Sunday, May 23, 2010

How to fight the Tea party

Any one who knows history knows that the semi Libertarian/ tea party agenda has already been tried in this country. It was called the 19th century and it was bad enough that our nation united to pass the Progressive legislation that gave us child-labor laws, inspected food ( how ever imperfectly) and what Natural , protected land as exists in our national parks and monuments. We had an activist Supreme Court that struck down any law passed that helped workers until Roosevelt forced some sense into it with his court packing plan. Would the Tea activist argue it was better then?

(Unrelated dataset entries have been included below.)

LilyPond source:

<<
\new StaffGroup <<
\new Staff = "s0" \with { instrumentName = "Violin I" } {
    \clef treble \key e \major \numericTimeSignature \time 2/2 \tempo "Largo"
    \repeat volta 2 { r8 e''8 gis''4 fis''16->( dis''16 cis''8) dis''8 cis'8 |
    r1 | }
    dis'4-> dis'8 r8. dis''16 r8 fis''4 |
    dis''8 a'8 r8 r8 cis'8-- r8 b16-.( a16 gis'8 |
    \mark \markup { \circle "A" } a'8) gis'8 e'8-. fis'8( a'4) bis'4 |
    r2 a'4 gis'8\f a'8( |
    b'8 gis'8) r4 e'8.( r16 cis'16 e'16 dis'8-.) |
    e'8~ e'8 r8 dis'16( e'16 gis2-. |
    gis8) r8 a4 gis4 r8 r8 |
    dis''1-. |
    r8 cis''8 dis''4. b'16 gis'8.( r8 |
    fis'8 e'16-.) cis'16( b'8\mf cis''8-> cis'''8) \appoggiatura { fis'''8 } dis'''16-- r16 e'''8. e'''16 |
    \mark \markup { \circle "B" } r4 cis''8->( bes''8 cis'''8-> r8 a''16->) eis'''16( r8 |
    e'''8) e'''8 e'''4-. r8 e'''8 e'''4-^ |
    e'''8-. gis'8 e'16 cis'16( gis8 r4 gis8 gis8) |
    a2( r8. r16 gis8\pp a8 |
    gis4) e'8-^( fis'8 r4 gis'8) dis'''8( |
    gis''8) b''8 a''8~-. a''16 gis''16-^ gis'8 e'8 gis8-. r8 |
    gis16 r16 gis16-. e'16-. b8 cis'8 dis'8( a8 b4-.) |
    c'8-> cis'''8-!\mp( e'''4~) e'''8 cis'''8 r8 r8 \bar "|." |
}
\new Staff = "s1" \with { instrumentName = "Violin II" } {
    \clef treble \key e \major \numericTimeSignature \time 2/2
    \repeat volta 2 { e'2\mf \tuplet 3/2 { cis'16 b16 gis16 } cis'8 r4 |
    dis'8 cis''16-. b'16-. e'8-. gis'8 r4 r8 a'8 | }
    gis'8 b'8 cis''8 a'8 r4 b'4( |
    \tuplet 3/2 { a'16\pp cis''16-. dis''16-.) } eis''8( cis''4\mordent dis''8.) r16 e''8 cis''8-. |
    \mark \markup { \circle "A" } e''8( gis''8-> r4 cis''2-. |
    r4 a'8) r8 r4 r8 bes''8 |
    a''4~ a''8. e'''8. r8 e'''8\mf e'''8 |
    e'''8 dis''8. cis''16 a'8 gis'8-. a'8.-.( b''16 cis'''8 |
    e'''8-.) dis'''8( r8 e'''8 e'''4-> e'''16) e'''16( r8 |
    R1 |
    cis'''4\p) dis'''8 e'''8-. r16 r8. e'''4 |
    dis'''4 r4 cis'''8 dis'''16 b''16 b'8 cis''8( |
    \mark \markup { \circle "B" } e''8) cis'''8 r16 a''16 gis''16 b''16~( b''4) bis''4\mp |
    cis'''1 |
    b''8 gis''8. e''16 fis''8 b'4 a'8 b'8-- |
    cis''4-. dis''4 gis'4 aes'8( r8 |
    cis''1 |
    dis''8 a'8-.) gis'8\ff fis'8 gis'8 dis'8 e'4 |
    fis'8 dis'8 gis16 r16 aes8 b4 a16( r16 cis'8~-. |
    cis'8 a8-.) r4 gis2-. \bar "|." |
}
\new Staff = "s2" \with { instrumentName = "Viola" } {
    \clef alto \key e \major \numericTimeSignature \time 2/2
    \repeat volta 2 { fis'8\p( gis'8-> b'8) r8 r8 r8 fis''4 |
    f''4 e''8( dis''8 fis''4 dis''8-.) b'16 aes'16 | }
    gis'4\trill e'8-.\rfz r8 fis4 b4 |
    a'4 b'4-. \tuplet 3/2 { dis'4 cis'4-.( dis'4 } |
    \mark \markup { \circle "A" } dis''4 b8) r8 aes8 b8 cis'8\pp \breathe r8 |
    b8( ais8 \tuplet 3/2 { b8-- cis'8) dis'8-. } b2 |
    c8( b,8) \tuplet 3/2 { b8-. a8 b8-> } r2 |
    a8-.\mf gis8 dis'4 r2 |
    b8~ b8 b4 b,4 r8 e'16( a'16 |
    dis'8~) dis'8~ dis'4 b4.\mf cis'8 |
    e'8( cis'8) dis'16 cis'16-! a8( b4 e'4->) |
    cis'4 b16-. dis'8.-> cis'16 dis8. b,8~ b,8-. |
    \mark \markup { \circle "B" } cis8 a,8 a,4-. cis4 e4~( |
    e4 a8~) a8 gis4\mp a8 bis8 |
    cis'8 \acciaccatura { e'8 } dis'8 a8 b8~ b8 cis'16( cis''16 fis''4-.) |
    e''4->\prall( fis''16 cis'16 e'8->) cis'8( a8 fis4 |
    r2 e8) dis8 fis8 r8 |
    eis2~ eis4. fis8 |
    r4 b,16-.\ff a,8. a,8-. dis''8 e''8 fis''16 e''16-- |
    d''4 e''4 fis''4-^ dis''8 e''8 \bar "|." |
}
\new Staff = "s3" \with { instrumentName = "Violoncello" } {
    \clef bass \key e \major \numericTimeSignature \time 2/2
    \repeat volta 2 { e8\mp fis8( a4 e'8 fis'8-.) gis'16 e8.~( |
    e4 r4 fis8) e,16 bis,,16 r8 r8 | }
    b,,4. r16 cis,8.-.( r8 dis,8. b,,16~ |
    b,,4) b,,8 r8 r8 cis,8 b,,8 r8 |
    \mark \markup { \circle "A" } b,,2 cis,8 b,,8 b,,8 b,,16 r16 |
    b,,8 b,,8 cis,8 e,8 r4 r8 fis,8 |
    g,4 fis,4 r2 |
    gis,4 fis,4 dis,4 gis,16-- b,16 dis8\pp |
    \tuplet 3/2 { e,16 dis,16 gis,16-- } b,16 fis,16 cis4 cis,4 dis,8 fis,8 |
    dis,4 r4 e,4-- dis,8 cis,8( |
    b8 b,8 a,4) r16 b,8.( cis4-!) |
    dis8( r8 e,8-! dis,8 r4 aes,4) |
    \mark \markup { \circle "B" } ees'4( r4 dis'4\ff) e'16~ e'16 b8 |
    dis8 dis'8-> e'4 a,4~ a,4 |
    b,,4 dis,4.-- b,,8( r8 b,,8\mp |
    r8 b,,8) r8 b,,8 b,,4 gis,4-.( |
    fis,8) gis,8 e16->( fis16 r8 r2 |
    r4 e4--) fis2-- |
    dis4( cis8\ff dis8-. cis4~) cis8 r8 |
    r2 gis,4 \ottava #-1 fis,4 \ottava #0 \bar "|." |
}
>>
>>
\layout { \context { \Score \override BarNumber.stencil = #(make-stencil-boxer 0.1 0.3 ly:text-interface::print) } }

I think for women, Blacks, First Nations and anyone who worked 18 hours a day in the factories with no safety net if one got injured, it was maybe not the good old days.

Tuesday, May 4, 2010

One fundamental divide

I am always interested in the deeper assumptions that inform ideology. One i have noticed is an attitude toward killing. The left either has the illusion that violence is not a fundamental form of human communication or ( this was more true in the USA in the 20th Cent) deaths can be excused if they are part of a struggle for liberation or a struggle to make the world more equitable. The Right seems to think that these motivations are among the worst. Until the rise of Bush II Rightism was anti-utopian. Deaths occurring in the pursuit of national glory or profit are acceptable collateral damage. Death from a struggle for liberation ( excepting of course the bourgeois revolution of the US) is dangerous and sinful. The attitudes of the Left toward violence would make a good study, though the first obstacle is definition: who is Left. the Right seems to have fewer conflicts about which deaths are acceptable.